**Task to complete:**
Each entry below must be repeated exactly. Leave the pictures out of it.

[Page images and extracted text]
-------------------------

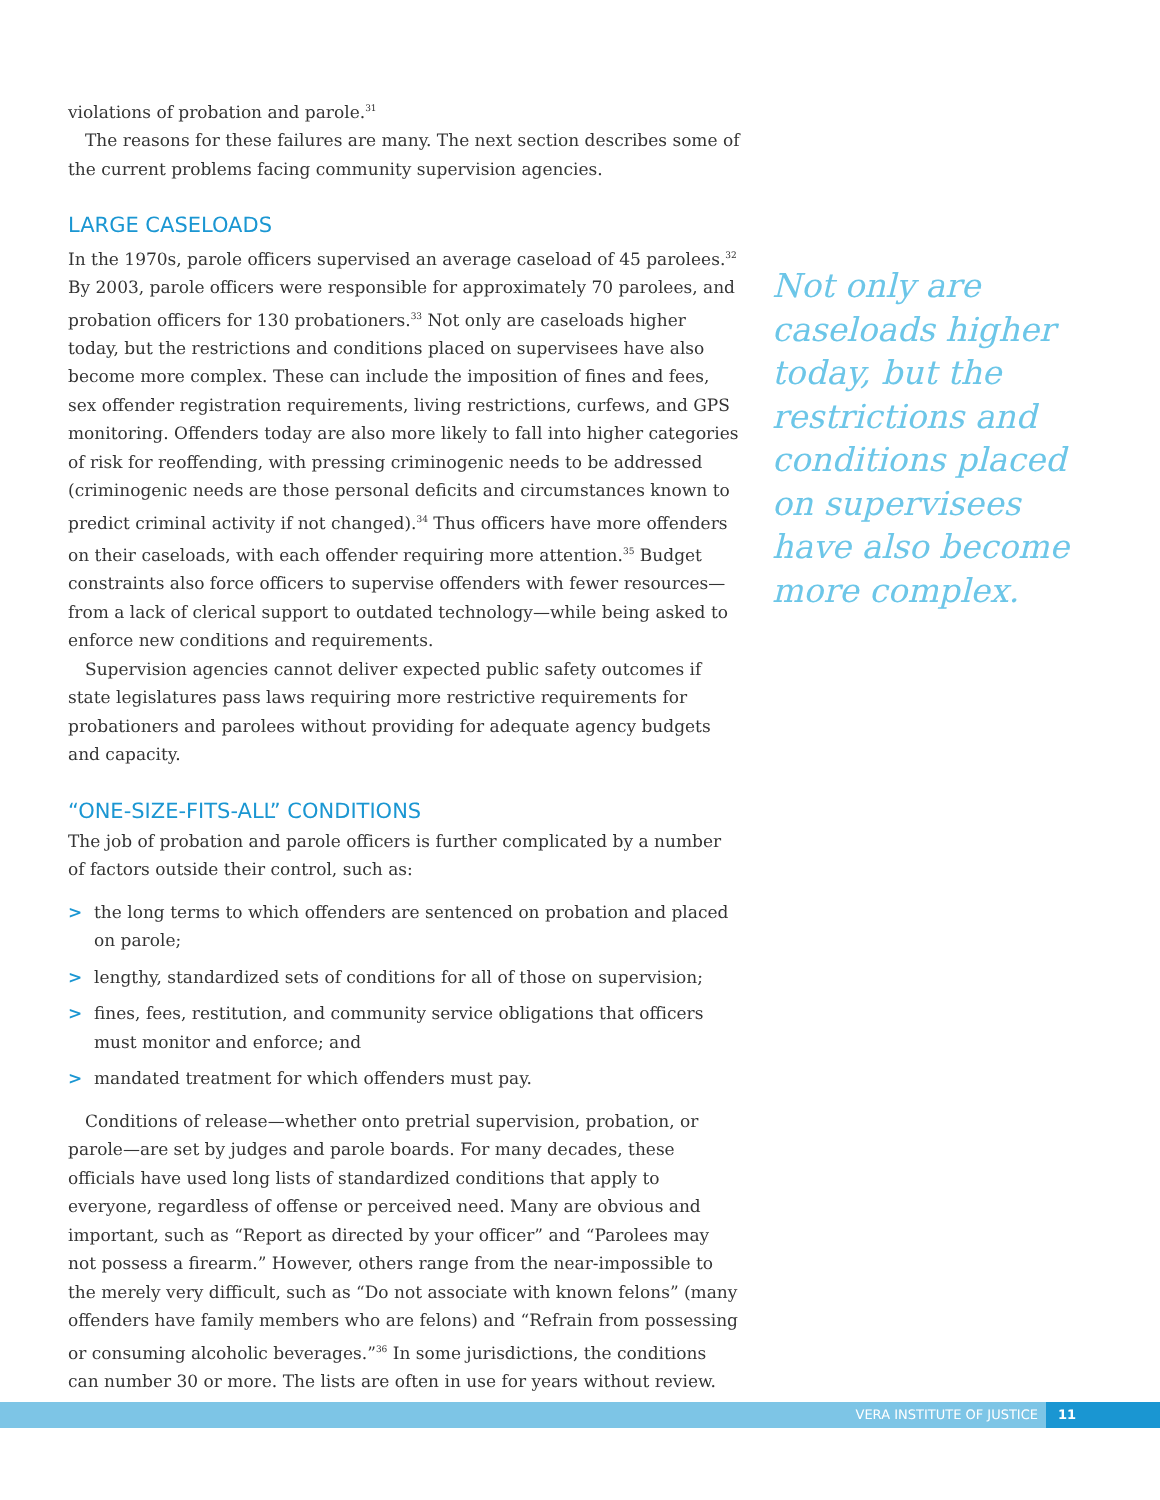violations of probation and parole.<sup>31</sup>
The reasons for these failures are many. The next section describes some of the current problems facing community supervision agencies.
LARGE CASELOADS
In the 1970s, parole officers supervised an average caseload of 45 parolees.<sup>32</sup> By 2003, parole officers were responsible for approximately 70 parolees, and probation officers for 130 probationers.<sup>33</sup> Not only are caseloads higher today, but the restrictions and conditions placed on supervisees have also become more complex. These can include the imposition of fines and fees, sex offender registration requirements, living restrictions, curfews, and GPS monitoring. Offenders today are also more likely to fall into higher categories of risk for reoffending, with pressing criminogenic needs to be addressed (criminogenic needs are those personal deficits and circumstances known to predict criminal activity if not changed).<sup>34</sup> Thus officers have more offenders on their caseloads, with each offender requiring more attention.<sup>35</sup> Budget constraints also force officers to supervise offenders with fewer resources—from a lack of clerical support to outdated technology—while being asked to enforce new conditions and requirements.
Supervision agencies cannot deliver expected public safety outcomes if state legislatures pass laws requiring more restrictive requirements for probationers and parolees without providing for adequate agency budgets and capacity.
“ONE-SIZE-FITS-ALL” CONDITIONS
The job of probation and parole officers is further complicated by a number of factors outside their control, such as:
> the long terms to which offenders are sentenced on probation and placed on parole;
> lengthy, standardized sets of conditions for all of those on supervision;
> fines, fees, restitution, and community service obligations that officers must monitor and enforce; and
> mandated treatment for which offenders must pay.
Conditions of release—whether onto pretrial supervision, probation, or parole—are set by judges and parole boards. For many decades, these officials have used long lists of standardized conditions that apply to everyone, regardless of offense or perceived need. Many are obvious and important, such as “Report as directed by your officer” and “Parolees may not possess a firearm.” However, others range from the near-impossible to the merely very difficult, such as “Do not associate with known felons” (many offenders have family members who are felons) and “Refrain from possessing or consuming alcoholic beverages.”<sup>36</sup> In some jurisdictions, the conditions can number 30 or more. The lists are often in use for years without review.
Not only are caseloads higher today, but the restrictions and conditions placed on supervisees have also become more complex.
VERA INSTITUTE OF JUSTICE 11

-------------------------

**Finished exercise:**
violations of probation and parole.<sup>31</sup>
The reasons for these failures are many. The next section describes some of the current problems facing community supervision agencies.
LARGE CASELOADS
In the 1970s, parole officers supervised an average caseload of 45 parolees.<sup>32</sup> By 2003, parole officers were responsible for approximately 70 parolees, and probation officers for 130 probationers.<sup>33</sup> Not only are caseloads higher today, but the restrictions and conditions placed on supervisees have also become more complex. These can include the imposition of fines and fees, sex offender registration requirements, living restrictions, curfews, and GPS monitoring. Offenders today are also more likely to fall into higher categories of risk for reoffending, with pressing criminogenic needs to be addressed (criminogenic needs are those personal deficits and circumstances known to predict criminal activity if not changed).<sup>34</sup> Thus officers have more offenders on their caseloads, with each offender requiring more attention.<sup>35</sup> Budget constraints also force officers to supervise offenders with fewer resources—from a lack of clerical support to outdated technology—while being asked to enforce new conditions and requirements.
Supervision agencies cannot deliver expected public safety outcomes if state legislatures pass laws requiring more restrictive requirements for probationers and parolees without providing for adequate agency budgets and capacity.
“ONE-SIZE-FITS-ALL” CONDITIONS
The job of probation and parole officers is further complicated by a number of factors outside their control, such as:
> the long terms to which offenders are sentenced on probation and placed on parole;
> lengthy, standardized sets of conditions for all of those on supervision;
> fines, fees, restitution, and community service obligations that officers must monitor and enforce; and
> mandated treatment for which offenders must pay.
Conditions of release—whether onto pretrial supervision, probation, or parole—are set by judges and parole boards. For many decades, these officials have used long lists of standardized conditions that apply to everyone, regardless of offense or perceived need. Many are obvious and important, such as “Report as directed by your officer” and “Parolees may not possess a firearm.” However, others range from the near-impossible to the merely very difficult, such as “Do not associate with known felons” (many offenders have family members who are felons) and “Refrain from possessing or consuming alcoholic beverages.”<sup>36</sup> In some jurisdictions, the conditions can number 30 or more. The lists are often in use for years without review.
Not only are caseloads higher today, but the restrictions and conditions placed on supervisees have also become more complex.
VERA INSTITUTE OF JUSTICE 11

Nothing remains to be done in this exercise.